Residents bury the body of young girl Razan Zakrieh, whom activists say was killed by shelling by forces loyal to Syria's President Bashar al-Assad, during her funeral at the Qusseer neighbourhood in Homs July 28, 2012. (Photo: Reuters)
Syria's top diplomat in London resigned Monday in protest against the "violent and oppressive" acts of President Bashar al-Assad's regime, the British Foreign Office said.
The move comes after a series of defections by senior Syrian officials in recent weeks, including diplomats in several countries and top army officers.
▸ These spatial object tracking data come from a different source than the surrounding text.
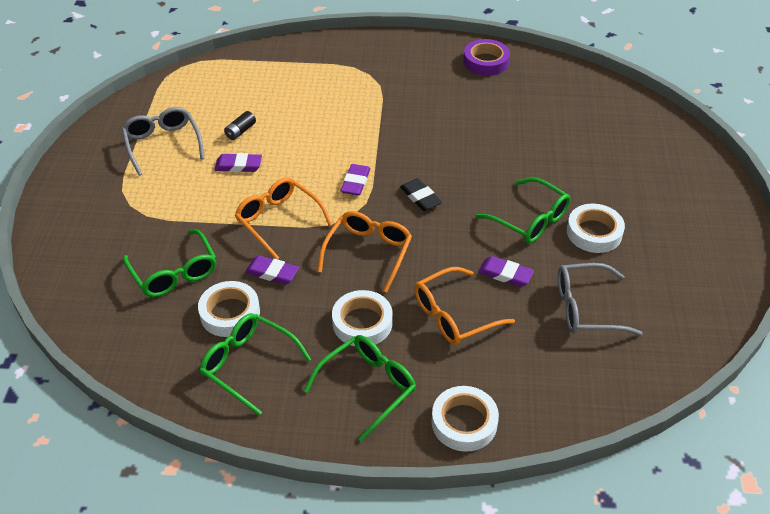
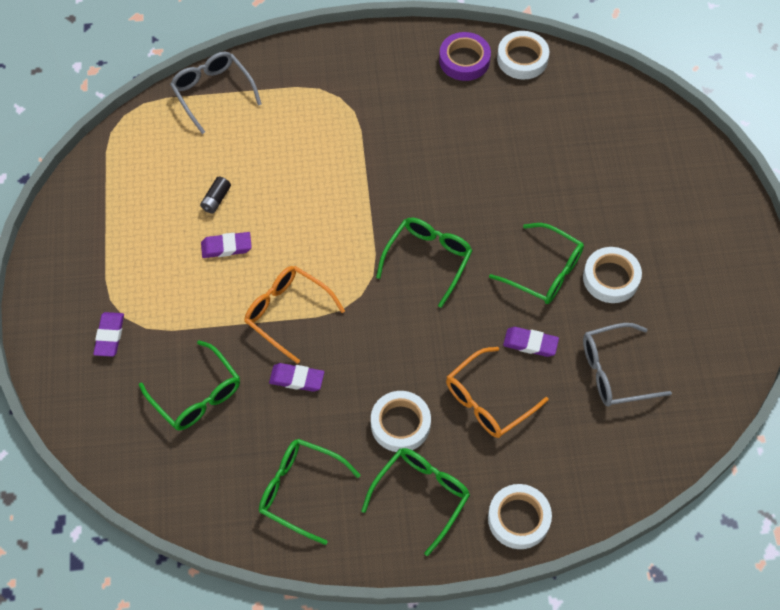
camera: 10 degrees left, 15 degrees up
grey glasses [122,107,205,176] -> grey glasses moved to [170,51,262,134]
white tape [198,281,260,337] -> white tape moved to [497,31,549,80]
orange glasses [317,211,412,292] -> none
purple eraser [341,164,371,195] -> purple eraser moved to [93,312,124,357]
black eraser [400,178,442,211] -> green glasses [376,218,473,308]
The Foreign Office said in a statement that charge d'affaires Khaled al-Ayoubi had informed it on Monday that he had "left his post", describing it as a blow to the Syrian government.
"Mr al-Ayoubi has told us that he is no longer willing to represent a regime that has committed such violent and oppressive acts against its own people, and is therefore unable to continue in his position," it said.
Britain expelled the previous Syrian charge d'affaires, Ghassan Dalla, and two other diplomats in May. Syria had earlier withdrawn its ambassador from London.
"Mr al-Ayoubi was the most senior Syrian diplomat serving in London. His departure is another blow to the Assad regime," the Foreign Office said.
"It illustrates the revulsion and despair the regime's actions are provoking amongst Syrians from all walks of life, inside the country and abroad."
It added: "We urge others around Bashar al-Assad to follow Mr al-Ayoubi's example; to disassociate themselves from the crimes being committed against the Syrian people and to support a peaceful and free future for Syria."
The Foreign Office said Ayoubi was not speaking to the media and asked for his privacy to be respected.
It said he joined the Syrian diplomatic service in 2001, and that his first posting was in Greece as consul from 2003 to 2008.
A Foreign Office spokesman would not confirm Ayoubi's current whereabouts or say whether he was now seeking asylum in Britain.
Defections are becoming a growing problem for Assad's regime, which has launched a bloody crackdown on a revolt in which more than 20,000 people have died since March 2011, according to activists.
Syria closed its embassy in Australia on Monday amid reports that some of its staff were seeking asylum.
Mayer Dabbagh, Syria's honorary consul in Sydney, confirmed the closure but declined to say why the embassy had shut or what had become of its staff.
Also on Monday a diplomatic source said that another brigadier general had defected from Syria's army to join the ranks of opposition fighters, pushing the total number of rebel generals based in Turkey to 28.
Senior Syrian officers have been crossing over into Turkey to link up with rebel forces on a near daily basis in recent months, often accompanied by rank-and-file troops, to join the ranks of the Free Syrian Army.
There have been a number of defections by diplomats too.
Sources said last week that Syria's charge d'affairs in Cyprus, Lamia Hariri, and her husband Abdel Latif al-Dabbagh, the ambassador to the United Arab Emirates, had both defected.
Nawaf Fares, Syria's ambassador to Iraq, left for Qatar earlier in July month after publicly renouncing his post.